Lembro-me aos 23 anos, quando eu transava com a minha namorada, que todo o encontro sexual era uma frustração. Eu ejaculava nos primeiros 5 minutos de penetração. Eu sentia muita tensão no meu corpo, só funcionava na segunda vez (meia hora depois), e era em torno de 15 a 20 minutos. Era tudo muito controlado, a mulher não podia fazer muito som ou se mexer muito, porque eu ejaculava logo. Apesar de ejacular, que muitos pensam que é sinal de prazer, eu não tinha prazer durante a transa e no final eu só sentia o alívio da tensão que carregava.

Eu fiz várias coisas para mudar a situação. Pesquisei na internet técnicas para aguentar mais, mas elas não mudavam nada, a tensão continuava. Outra coisa que experimentei foi preservativos e produtos que retardam a ejaculação. Também não funcionava, ou eu gozava nos primeiros 10 minutos ou eu brochava por causa do retardante. Também experimentei me masturbar meia hora antes de transar com a namorada, e não fazia grande diferença.
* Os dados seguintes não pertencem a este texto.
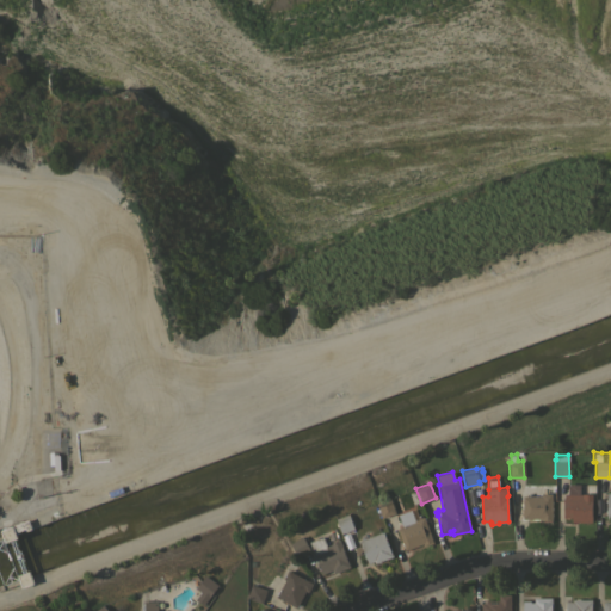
[(571,517),(563,517),(563,498),(563,494),(567,494),(567,483),(580,483),(580,494),(581,494),(581,493),(592,493),(592,500),(591,500),(591,522),(571,522),(571,517)]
Passava muitas horas por dia na internet pesquisando soluções, “pacotes mágicos” para solucionar o problema, técnicas de massagem e de masturbação, nada trazia resultado, frente a uma mulher pouco ou nada era diferente.

Me sentia frustrado e mal porque eu não conseguia satisfazer a mulher, não conseguia ter o desempenho esperado, me sentia pouco homem, era isso que passava na minha cabeça. Eu não pensava em mim, como era para mim a experiência. Só tinha prazer me masturbando, num encontro com alguém a experiência era horrível. Se alguém me perguntasse sobre as melhores transas que já tive, eu não conseguiria falar, até os meus 26 anos eu não tive.

Tinha pavor que algum dos meus amigos soubesse ou que descobrisse e andasse a espalhar por aí do meu problema e que todos zoassem e rissem de mim. Eu só pensava que alguma coisa estava errada comigo e não sabia o que era. Com tudo o que experimentei para solucionar o problema, eu pensava que não era ejaculação precoce, pensava que era algo mais grave e eu guardava como segredo. Eu me tinha conformado que não havia solução mesmo, que era assim mesmo, que tinha que viver com isso pro resto da minha vida.

Já fiquei dois anos sozinho, sem transar com ninguém. Esse problema me impedia de eu chegar nas mulheres ou de deixar que elas chegassem. Eu evitava o problema, para não me sentir mal e frustrado, era certo que isso ia acontecer em qualquer encontro sexual. Eu achava que transar não é algo assim tão importante numa relação amorosa, na minha vida. Por muito tempo eu fiquei frustrado com esse problema, me sentia pouco homem, tive poucos encontros amorosos e poucas experiências sexuais por causa disso e isso me impediu de viver o meu prazer, o prazer no meu corpo.